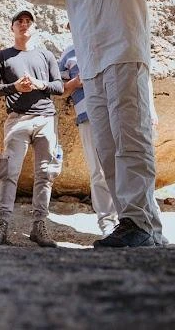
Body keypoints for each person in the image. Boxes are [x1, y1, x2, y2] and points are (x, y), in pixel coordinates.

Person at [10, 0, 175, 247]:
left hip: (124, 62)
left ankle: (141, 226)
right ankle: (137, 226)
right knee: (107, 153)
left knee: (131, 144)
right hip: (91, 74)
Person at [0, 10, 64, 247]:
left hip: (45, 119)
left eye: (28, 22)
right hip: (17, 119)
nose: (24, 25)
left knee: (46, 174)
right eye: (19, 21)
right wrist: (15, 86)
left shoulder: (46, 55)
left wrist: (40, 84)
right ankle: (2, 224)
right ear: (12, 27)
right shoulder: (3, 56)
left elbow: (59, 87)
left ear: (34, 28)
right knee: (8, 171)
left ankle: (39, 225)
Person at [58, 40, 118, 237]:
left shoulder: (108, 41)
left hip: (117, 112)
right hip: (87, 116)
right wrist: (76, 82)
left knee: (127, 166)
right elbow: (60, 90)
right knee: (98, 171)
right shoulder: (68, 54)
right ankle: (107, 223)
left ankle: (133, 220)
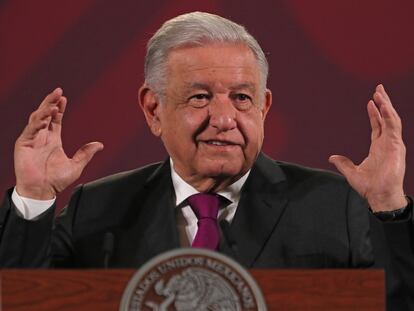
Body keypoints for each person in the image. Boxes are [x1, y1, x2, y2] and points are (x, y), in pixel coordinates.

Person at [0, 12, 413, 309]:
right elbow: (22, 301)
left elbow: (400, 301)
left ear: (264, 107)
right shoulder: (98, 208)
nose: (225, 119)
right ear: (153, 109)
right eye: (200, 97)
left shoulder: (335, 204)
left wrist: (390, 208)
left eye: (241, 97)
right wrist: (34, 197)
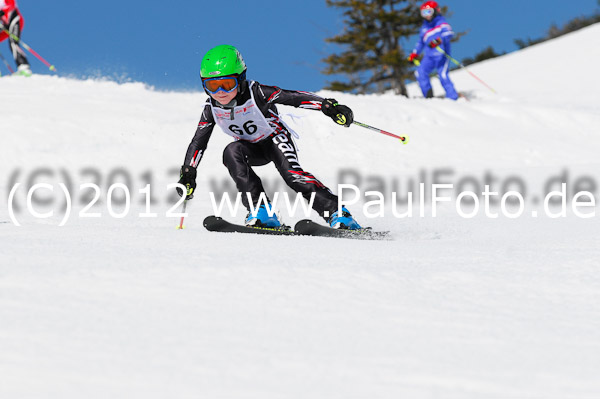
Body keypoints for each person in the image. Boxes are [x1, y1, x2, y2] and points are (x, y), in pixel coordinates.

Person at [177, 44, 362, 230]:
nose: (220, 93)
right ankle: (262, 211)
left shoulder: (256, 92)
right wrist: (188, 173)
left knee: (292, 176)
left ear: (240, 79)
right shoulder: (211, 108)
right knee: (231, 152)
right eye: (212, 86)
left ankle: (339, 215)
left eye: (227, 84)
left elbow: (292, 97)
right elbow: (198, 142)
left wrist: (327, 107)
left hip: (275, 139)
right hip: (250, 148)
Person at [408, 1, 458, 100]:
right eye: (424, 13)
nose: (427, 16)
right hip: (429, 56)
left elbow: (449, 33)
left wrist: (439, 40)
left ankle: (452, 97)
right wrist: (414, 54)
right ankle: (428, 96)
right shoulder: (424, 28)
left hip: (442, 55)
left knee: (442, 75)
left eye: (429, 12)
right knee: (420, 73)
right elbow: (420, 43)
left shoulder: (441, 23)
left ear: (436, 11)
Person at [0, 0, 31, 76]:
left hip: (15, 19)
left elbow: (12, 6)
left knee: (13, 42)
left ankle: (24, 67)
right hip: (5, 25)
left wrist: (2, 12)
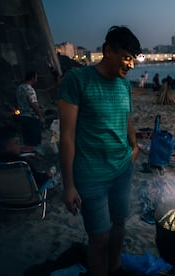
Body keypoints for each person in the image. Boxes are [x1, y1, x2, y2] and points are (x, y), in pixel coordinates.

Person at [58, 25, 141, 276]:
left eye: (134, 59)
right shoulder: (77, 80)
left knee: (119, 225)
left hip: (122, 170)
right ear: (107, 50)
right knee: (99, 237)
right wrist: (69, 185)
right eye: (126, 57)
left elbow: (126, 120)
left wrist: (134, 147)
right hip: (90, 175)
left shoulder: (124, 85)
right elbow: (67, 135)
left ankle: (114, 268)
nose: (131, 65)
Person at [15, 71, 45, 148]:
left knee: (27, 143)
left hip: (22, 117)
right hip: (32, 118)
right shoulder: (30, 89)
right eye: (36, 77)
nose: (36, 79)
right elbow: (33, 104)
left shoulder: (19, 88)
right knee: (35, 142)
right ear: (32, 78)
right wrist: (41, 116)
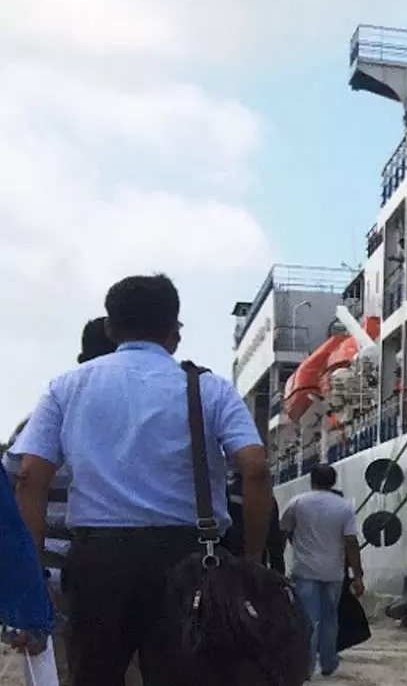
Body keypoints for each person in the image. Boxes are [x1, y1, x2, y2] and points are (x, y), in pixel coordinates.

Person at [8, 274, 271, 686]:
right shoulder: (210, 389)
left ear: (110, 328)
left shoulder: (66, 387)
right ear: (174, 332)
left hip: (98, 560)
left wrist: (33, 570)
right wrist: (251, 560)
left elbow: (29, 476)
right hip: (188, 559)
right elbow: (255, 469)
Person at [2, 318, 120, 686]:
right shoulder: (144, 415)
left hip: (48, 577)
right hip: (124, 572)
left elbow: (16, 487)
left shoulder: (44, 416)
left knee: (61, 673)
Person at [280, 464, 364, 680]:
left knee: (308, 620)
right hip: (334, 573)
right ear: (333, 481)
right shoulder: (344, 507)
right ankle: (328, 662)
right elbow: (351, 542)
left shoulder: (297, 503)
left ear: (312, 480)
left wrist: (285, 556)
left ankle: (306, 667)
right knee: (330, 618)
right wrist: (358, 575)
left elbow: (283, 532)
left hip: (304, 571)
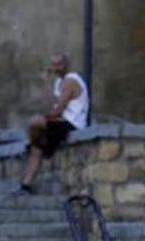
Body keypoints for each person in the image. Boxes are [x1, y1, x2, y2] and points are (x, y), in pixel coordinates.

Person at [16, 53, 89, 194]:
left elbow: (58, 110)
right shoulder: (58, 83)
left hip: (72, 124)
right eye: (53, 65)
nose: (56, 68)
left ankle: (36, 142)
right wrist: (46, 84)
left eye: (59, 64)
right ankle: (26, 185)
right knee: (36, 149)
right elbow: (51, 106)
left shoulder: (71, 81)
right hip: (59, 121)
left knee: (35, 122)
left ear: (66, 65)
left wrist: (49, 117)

..............................

Return all the lines above exactly; none of the pictures should appear.

Body keypoints for each person in the image. Boxes are [x1, y1, x2, y2] and points are (x, y), in pixel coordinates.

Person at [10, 0, 175, 247]:
left hip: (124, 62)
left ankle: (141, 226)
right ankle: (137, 226)
right knee: (107, 153)
left knee: (131, 144)
right hip: (91, 74)
Person at [0, 10, 64, 247]:
left hip: (45, 119)
left eye: (28, 22)
right hip: (17, 119)
nose: (24, 25)
left knee: (46, 174)
right eye: (19, 21)
right wrist: (15, 86)
left shoulder: (46, 55)
left wrist: (40, 84)
right ankle: (2, 224)
right ear: (12, 27)
right shoulder: (3, 56)
left elbow: (59, 87)
left ear: (34, 28)
right knee: (8, 171)
left ankle: (39, 225)
Person at [58, 40, 118, 237]:
left shoulder: (108, 41)
left hip: (117, 112)
right hip: (87, 116)
right wrist: (76, 82)
left knee: (127, 166)
right elbow: (60, 90)
right knee: (98, 171)
right shoulder: (68, 54)
right ankle: (107, 223)
left ankle: (133, 220)
Body keypoints for each person in the image. Boxes are [x1, y1, x2, y2] and points are (x, y), in pixel coordinates.

Person at [0, 12, 413, 309]:
right elbow: (22, 301)
left elbow: (400, 301)
left ear: (264, 107)
right shoulder: (98, 208)
nose: (225, 119)
right ear: (153, 109)
right eye: (200, 97)
left shoulder: (335, 204)
left wrist: (390, 208)
left eye: (241, 97)
right wrist: (34, 197)
Body keypoints for each person in the image. Boxes are [x1, y1, x2, y2] and points are (x, y), in pixel coordinates.

Person at [177, 44, 362, 230]:
nose: (220, 93)
right ankle: (262, 211)
left shoulder: (256, 92)
right wrist: (188, 173)
left knee: (292, 176)
left ear: (240, 79)
right shoulder: (211, 108)
right knee: (231, 152)
right eye: (212, 86)
left ankle: (339, 215)
left eye: (227, 84)
left elbow: (292, 97)
right elbow: (198, 142)
left wrist: (327, 107)
left hip: (275, 139)
right hip: (250, 148)
Person at [408, 1, 458, 100]:
right eye: (424, 13)
nose: (427, 16)
right hip: (429, 56)
left elbow: (449, 33)
left wrist: (439, 40)
left ankle: (452, 97)
right wrist: (414, 54)
right ankle: (428, 96)
right shoulder: (424, 28)
left hip: (442, 55)
left knee: (442, 75)
left eye: (429, 12)
right knee: (420, 73)
right elbow: (420, 43)
left shoulder: (441, 23)
left ear: (436, 11)
Person at [0, 0, 31, 76]:
left hip: (15, 19)
left elbow: (12, 6)
left knee: (13, 42)
left ankle: (24, 67)
right hip: (5, 25)
left wrist: (2, 12)
Body keypoints for each person in the image. Boxes are [x1, y1, x2, y2] and points are (x, y), in pixel coordinates.

Person at [58, 25, 141, 276]:
left eye: (134, 59)
right shoulder: (77, 80)
left knee: (119, 225)
left hip: (122, 170)
right ear: (107, 50)
right knee: (99, 237)
right wrist: (69, 185)
right eye: (126, 57)
left elbow: (126, 120)
left wrist: (134, 147)
right hip: (90, 175)
left shoulder: (124, 85)
right elbow: (67, 135)
left ankle: (114, 268)
nose: (131, 65)
Person at [15, 71, 45, 148]:
left knee: (27, 143)
left hip: (22, 117)
right hip: (32, 118)
right shoulder: (30, 89)
right eye: (36, 77)
nose: (36, 79)
right elbow: (33, 104)
left shoulder: (19, 88)
right knee: (35, 142)
right ear: (32, 78)
right wrist: (41, 116)
Body keypoints for each person in the image. Boxes are [x1, y1, x2, y2] and points are (x, y), in pixel coordinates.

Person at [8, 274, 271, 686]:
right shoulder: (210, 389)
left ear: (110, 328)
left shoulder: (66, 387)
right ear: (174, 332)
left hip: (98, 560)
left wrist: (33, 570)
right wrist: (251, 560)
left elbow: (29, 476)
right hip: (188, 559)
right elbow: (255, 469)
Person at [2, 318, 120, 686]:
right shoulder: (144, 415)
left hip: (48, 577)
right hip: (124, 572)
left elbow: (16, 487)
left shoulder: (44, 416)
left knee: (61, 673)
Person at [280, 464, 364, 680]:
left knee: (308, 620)
right hip: (334, 573)
right ear: (333, 481)
right shoulder: (344, 507)
right ankle: (328, 662)
right elbow: (351, 542)
left shoulder: (297, 503)
left ear: (312, 480)
left wrist: (285, 556)
left ankle: (306, 667)
right knee: (330, 618)
right wrist: (358, 575)
left elbow: (283, 532)
left hip: (304, 571)
Body keypoints for each person in the image. Boxes are [x1, y1, x2, y2] and points are (x, y), in pixel coordinates.

Person at [16, 53, 89, 194]:
left elbow: (58, 110)
right shoulder: (58, 83)
left hip: (72, 124)
right eye: (53, 65)
nose: (56, 68)
left ankle: (36, 142)
right wrist: (46, 84)
left eye: (59, 64)
right ankle: (26, 185)
right knee: (36, 149)
right elbow: (51, 106)
left shoulder: (71, 81)
right hip: (59, 121)
left knee: (35, 122)
left ear: (66, 65)
left wrist: (49, 117)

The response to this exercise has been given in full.